Melakukan protes tanpa kekerasan menjadi simbol perlawanan flower generation, dengan slogan “make love, not war” dan simbol peace. Seperti salah satu protes anti-perang yang mereka lakukan di Pentagon, dihadang oleh tentara dengan persenjataan lengkap, mereka malah membawa setangkai bunga yang kemudian diberikan kepada tentara dan juga diselipkan kemoncong senjata tentara untuk menghadang mereka. Protes anti-perang berjalan damai dan penuh cinta, sebagaimana prinsip yang mereka yakini.
Puncaknya pada 15 agustus 1969, konser musik dengan nama woodstock music festival: 3 days of peace and music digelar. Di tanah peternakan sapi seorang Yahudi, lima ratus ribu hippies mendatangi acara tersebut. Ditengah gerimis tipis dam lapangan yang becek, mereka berdansa dengan kaki telanjang dan hanyut dalam lagu-lagu yang dibawakan oleh Janis Joplin, Jimi Hendrix, The Who, Joan Baez serta banyak musisi lainnya. Dalam catatan sejarah, gelaran musik ini masuk dalam daftar 50 Moments That Changed the History of Rock and Roll oleh majalah Rolling Stone. Sebuah perhelatan yang dikenal dengan three days of peace and music untuk sedikit melepas penat akan realita yang terjadi.
***
Di tengah-tengah Hashbury, di lapangan yang tidak jauh dari Golden Gate Park, Hippies dan Flower Children yang terpengaruh oleh gaya hidup bohemian, dan terinspirasi dari Kesey –novelis dan salah satu pentolan beatniks— berkumpul, be-ins, love-ins, and smoke-ins.
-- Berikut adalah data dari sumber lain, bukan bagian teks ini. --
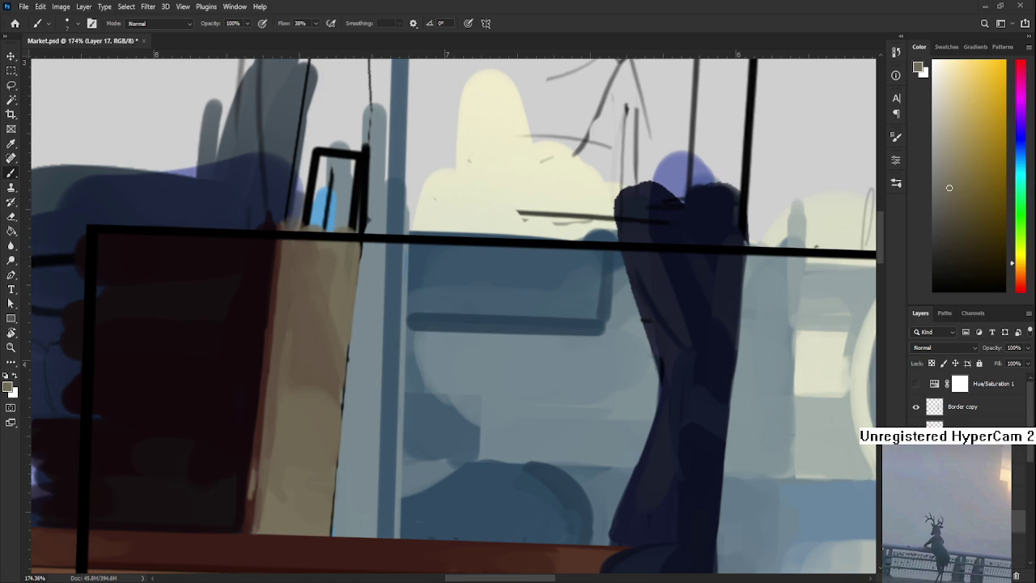
# Rotate the view to about 125° and sample more paint tones along the stall's side.
pyautogui.press('r')
pyautogui.moveTo(396, 309)
pyautogui.mouseDown()
pyautogui.moveTo(394, 320)
pyautogui.moveTo(421, 340)
pyautogui.mouseUp()
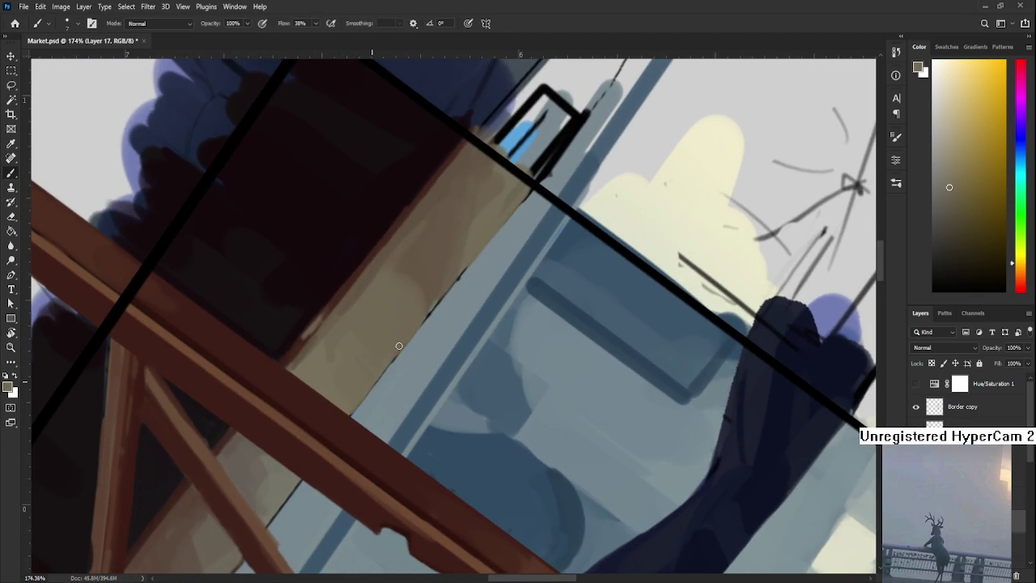
pyautogui.keyDown('alt'); pyautogui.click(383, 393); pyautogui.keyUp('alt')
pyautogui.keyDown('alt'); pyautogui.click(383, 357); pyautogui.keyUp('alt')
pyautogui.keyDown('alt'); pyautogui.click(417, 316); pyautogui.keyUp('alt')
pyautogui.keyDown('alt'); pyautogui.click(468, 259); pyautogui.keyUp('alt')
pyautogui.moveTo(470, 257); pyautogui.dragTo(410, 318)
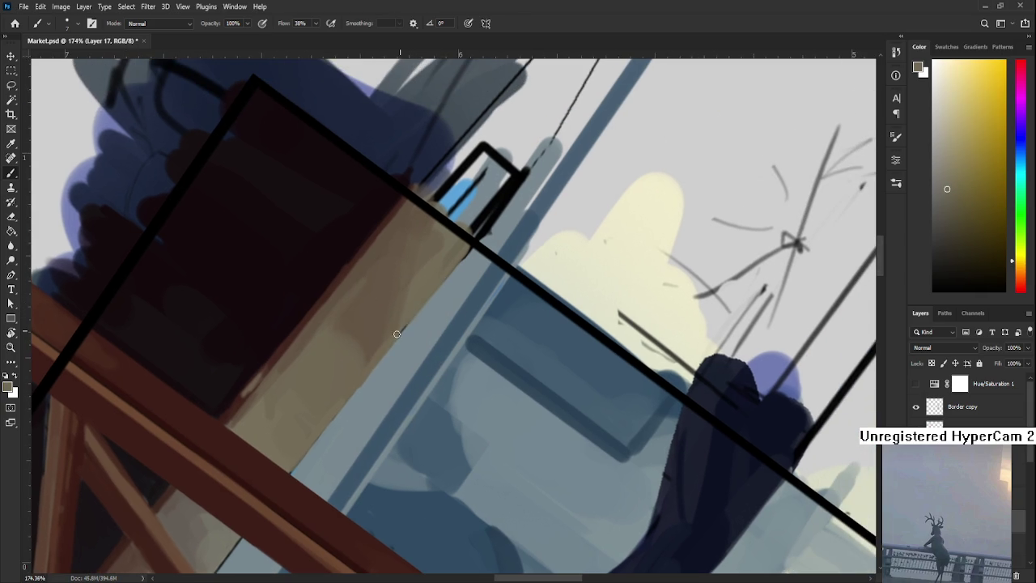
pyautogui.scroll(-5, 405, 316)
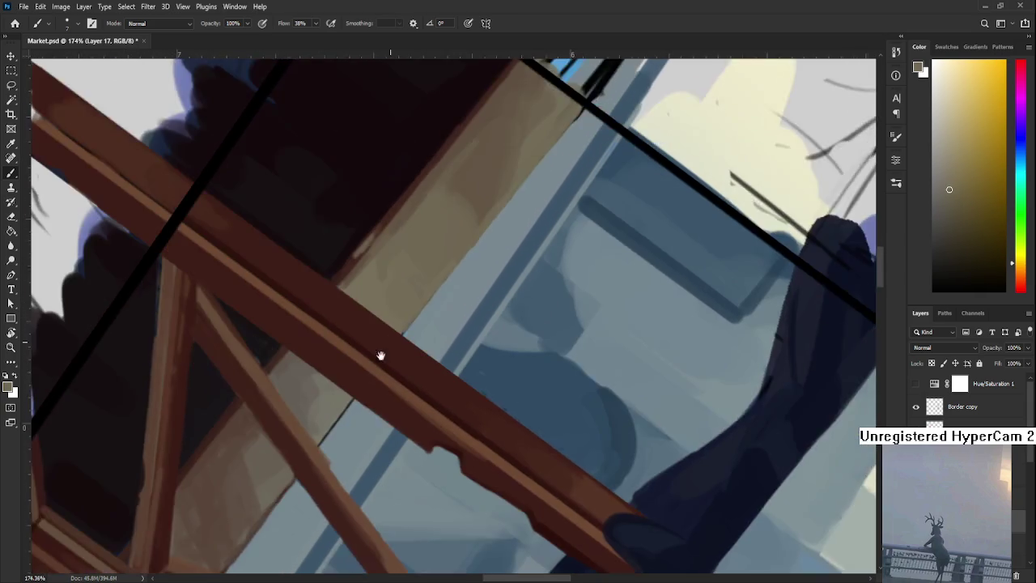
pyautogui.scroll(-3, 375, 364)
Di musim panas yang penuh cinta, sekelompok anak muda tengah di bawah pengaruh dari LSD (Lysergic acid diethylamide), melakukan seks bebas, berpenampilan warna warni mencolok, dan jauh dari realita sedang merubah dunia, melalui cinta, musik, kedamaian, dan kebebasan. Entah mereka menyadari hal itu atau tidak.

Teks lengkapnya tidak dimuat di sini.